(EXERCISE)
The answer consists of the lines from the line holding "forskning. Det ligger" through the last line of the entries, retyped exactly, and nothing else. No pictures belong in it.

(RECORDS SUPPLIED)
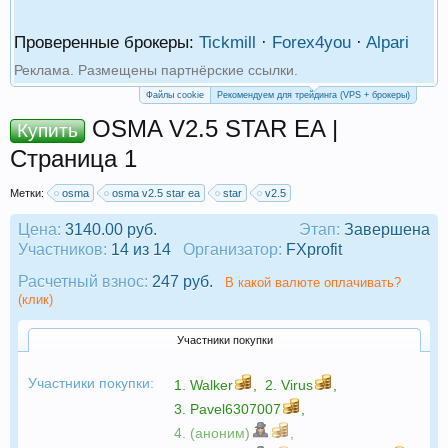
Проверенные брокеры:
Tickmill
·
Forex4you
·
Alpari
Реклама. Размещены партнёрские ссылки.
Файлы cookie
Рекомендуем для трейдинга (VPS + брокеры)
OSMA V2.5 STAR EA |
Купить
Страница 1
Метки:
osma
osma v2.5 star ea
star
v2.5
Цена:
3140.00 руб.
Этап:
Завершена
Участников:
14 из 14
Организатор:
FXprofit
Расчетный взнос:
247 руб.
В какой валюте оплачивать?
(клик)
Участники покупки
Участники покупки:
1.
Walker
,
2.
Virus
,
3.
Pavel6307007
,
4. (аноним)
,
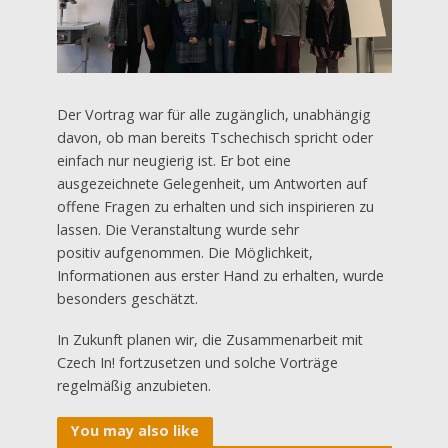
Der Vortrag war für alle zugänglich, unabhängig
davon, ob man bereits Tschechisch spricht oder
einfach nur neugierig ist. Er bot eine
ausgezeichnete Gelegenheit, um Antworten auf
offene Fragen zu erhalten und sich inspirieren zu
lassen. Die Veranstaltung wurde sehr
positiv aufgenommen. Die Möglichkeit,
Informationen aus erster Hand zu erhalten, wurde
besonders geschätzt.
In Zukunft planen wir, die Zusammenarbeit mit
Czech In! fortzusetzen und solche Vorträge
regelmäßig anzubieten.
You may also like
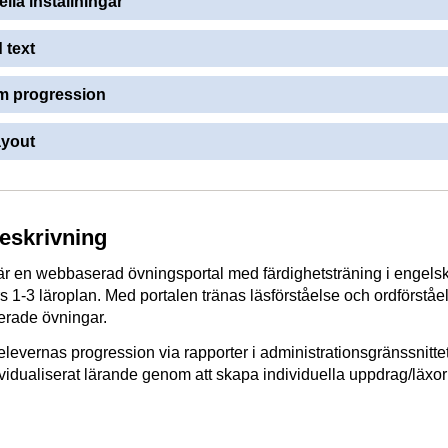
ella inställningar
 text
 progression
ayout
beskrivning
är en webbaserad övningsportal med färdighetsträning i engels
rs 1-3 läroplan. Med portalen tränas läsförståelse och ordförståe
rade övningar.
elevernas progression via rapporter i administrationsgränssnittet
dividualiserat lärande genom att skapa individuella uppdrag/läxor t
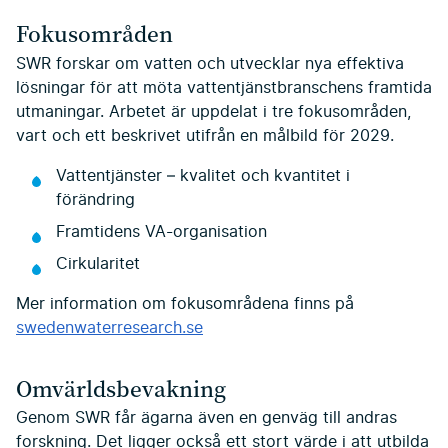
Fokusområden
SWR forskar om vatten och utvecklar nya effektiva
lösningar för att möta vattentjänstbranschens framtida
utmaningar. Arbetet är uppdelat i tre fokusområden,
vart och ett beskrivet utifrån en målbild för 2029.
Vattentjänster – kvalitet och kvantitet i
förändring
Framtidens VA-organisation
Cirkularitet
Mer information om fokusområdena finns på
swedenwaterresearch.se
Omvärldsbevakning
Genom SWR får ägarna även en genväg till andras
forskning. Det ligger också ett stort värde i att utbilda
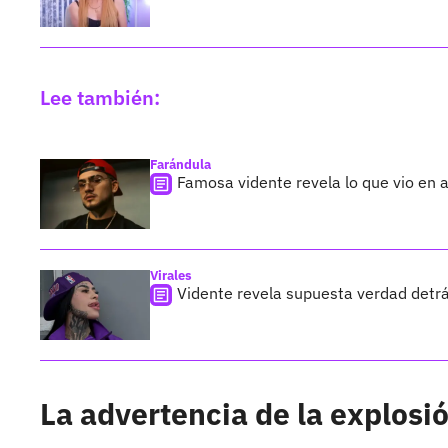
Lee también:
Farándula
Famosa vidente revela lo que vio en 
Virales
Vidente revela supuesta verdad detrá
La advertencia de la explosi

(YOUR RESPONSE)
forskning. Det ligger också ett stort värde i att utbilda
Lee también:
Farándula
Famosa vidente revela lo que vio en 
Virales
Vidente revela supuesta verdad detrá
La advertencia de la explosi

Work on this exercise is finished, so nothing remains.